Limerick hospital was worst for overcrowding in 2017

Phil Ni Sheaghdha
INMO secretary general Phil Ni Sheaghdha

University Hospital Limerick (UHL) ended the year with an unwanted record of having the highest number of patients unable to access beds during 2017.

Heading into the final weekend of the year, the Irish Nurses and Midwives Organisation (INMO) trolley and ward watch figures showed UHL with the highest annual number of 8,869 patients who were forced to wait on trolleys or in makeshift beds.

The Limerick figures were considerably worse than Cork University Hospital and University Hospital Galway which recorded 6,815 and 6,563 respectively. The Mater University Hospital was the most overcrowded hospital in Dublin with 5,238 patients on trolleys during 2017.

Overall, throughout 2017 a total of  98,981 admitted patients were recorded as awaiting a hospital bed.

Newly appointed INMO General Secretary Phil Ni Sheaghdha called on the HSE to explain how the predictable increases in emergency department admissions remain outside of the scope of hospitals to manage and control.

“Overcrowding in late December and early January is getting worse.
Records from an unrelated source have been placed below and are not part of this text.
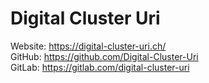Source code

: # Digital Cluster Uri

Website: <https://digital-cluster-uri.ch/>\
GitHub: <https://github.com/Digital-Cluster-Uri>\
GitLab: <https://gitlab.com/digital-cluster-uri>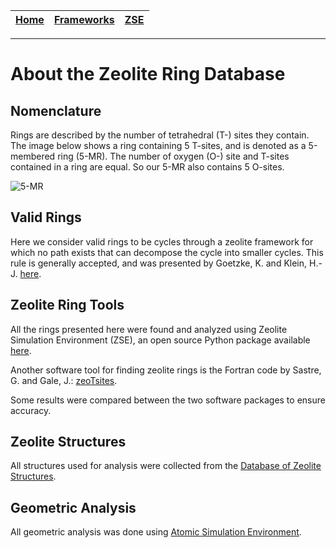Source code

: |[Home](./index.md) |  [Frameworks](/pages/frameworks.md) |  [ZSE](https://github.com/jtcrum/zse)|
|---|:---|:---|

- - -

# About the Zeolite Ring Database
## Nomenclature
Rings are described by the number of tetrahedral (T-) sites they contain. The image below shows a ring containing 5 T-sites, and is denoted as a 5-membered ring (5-MR). The number of oxygen (O-) site and T-sites contained in a ring are equal. So our 5-MR also contains 5 O-sites. 

![5-MR](figures/5mr.tif)

## Valid Rings
Here we consider valid rings to be cycles through a zeolite framework for which no path exists that can decompose the cycle into smaller cycles. This rule is generally accepted, and was presented by Goetzke, K. and Klein, H.-J. [here](https://linkinghub.elsevier.com/retrieve/pii/002230939190145V).

## Zeolite Ring Tools
All the rings presented here were found and analyzed using Zeolite Simulation Environment (ZSE), an open source Python package available [here](https://github.com/jtcrum/zse). 

Another software tool for finding zeolite rings is the Fortran code by Sastre, G. and Gale, J.: [zeoTsites](http://www.upv.es/~gsastre/zeotsites.html).

Some results were compared between the two software packages to ensure accuracy. 

## Zeolite Structures
All structures used for analysis were collected from the [Database of Zeolite Structures](http://www.iza-structure.org/databases/).

## Geometric Analysis
All geometric analysis was done using [Atomic Simulation Environment](https://wiki.fysik.dtu.dk/ase/index.html).


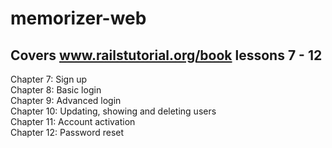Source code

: # memorizer-web
## Covers www.railstutorial.org/book lessons 7 - 12 <br />
Chapter 7: Sign up <br />
Chapter 8: Basic login <br />
Chapter 9: Advanced login <br />
Chapter 10: Updating, showing and deleting users <br />
Chapter 11: Account activation <br />
Chapter 12: Password reset <br />

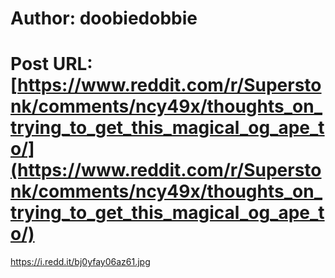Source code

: # Author: doobiedobbie
# Post URL: [https://www.reddit.com/r/Superstonk/comments/ncy49x/thoughts_on_trying_to_get_this_magical_og_ape_to/](https://www.reddit.com/r/Superstonk/comments/ncy49x/thoughts_on_trying_to_get_this_magical_og_ape_to/)


https://i.redd.it/bj0yfay06az61.jpg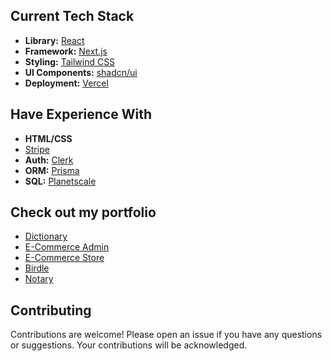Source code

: ## Current Tech Stack

- **Library:** [React](https://react.dev)
- **Framework:** [Next.js](https://nextjs.org)
- **Styling:** [Tailwind CSS](https://tailwindcss.com)
- **UI Components:** [shadcn/ui](https://ui.shadcn.com)
- **Deployment:** [Vercel](https://vercel.com/)

## Have Experience With

- **HTML/CSS**
- [Stripe](https://stripe.com)
- **Auth:** [Clerk](https://clerk.com)
- **ORM:** [Prisma](https://www.prisma.io/)
- **SQL:** [Planetscale](https://planetscale.com/)

## Check out my portfolio

- [Dictionary](https://dictionary-beta-ten.vercel.app/)
- [E-Commerce Admin](https://e-commerce-admin-pearl.vercel.app/)
- [E-Commerce Store](https://e-commerce-frontend-rose-beta.vercel.app/)
- [Birdle](https://birdle-teal.vercel.app/)
- [Notary](https://note-taking-app-beige-zeta.vercel.app/)

## Contributing

Contributions are welcome! Please open an issue if you have any questions or suggestions. Your contributions will be acknowledged.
Despite investment in winter plans, smaller hospitals are now severely overcrowded which is manifestly unsafe and leads to higher cross infection and poorer outcomes for patients.

“Nursing staff, constantly working in this high pressure, unsafe environment, cannot be expected to put up with this obvious neglect of duty of care to them and the patients they try to care for any longer.

“It appears to me, that staff and patients, on the front line, were abandoned while the system shutdown for Christmas and the New Year,” she declared.

Ms Ni Sheaghdha, who takes over the role of Co-Chair of the HSE emergency department task force, said there is a system of de-escalation which is mandatory for hospitals to follow, before spreading overcrowding to the entire hospital.

She claimed that this system was abandoned during the Christmas period.

“Our figures show that on December 28 and 29, eleven of the 29 hospitals used their full capacity protocol and placed additional patients on wards. Under HSE policy, the Joint Chairs of the Task Force must be notified in advance of use of Full Capacity Protocol.

“I can confirm that no notification was provided, by any hospital, to me and that is proof enough to demonstrate an abandonment of the system for dealing with overcrowding. Immediate and dramatic action is now required if further misery and yet again, record-breaking overcrowding levels, are to be avoided as the New Year dawns,” she concluded.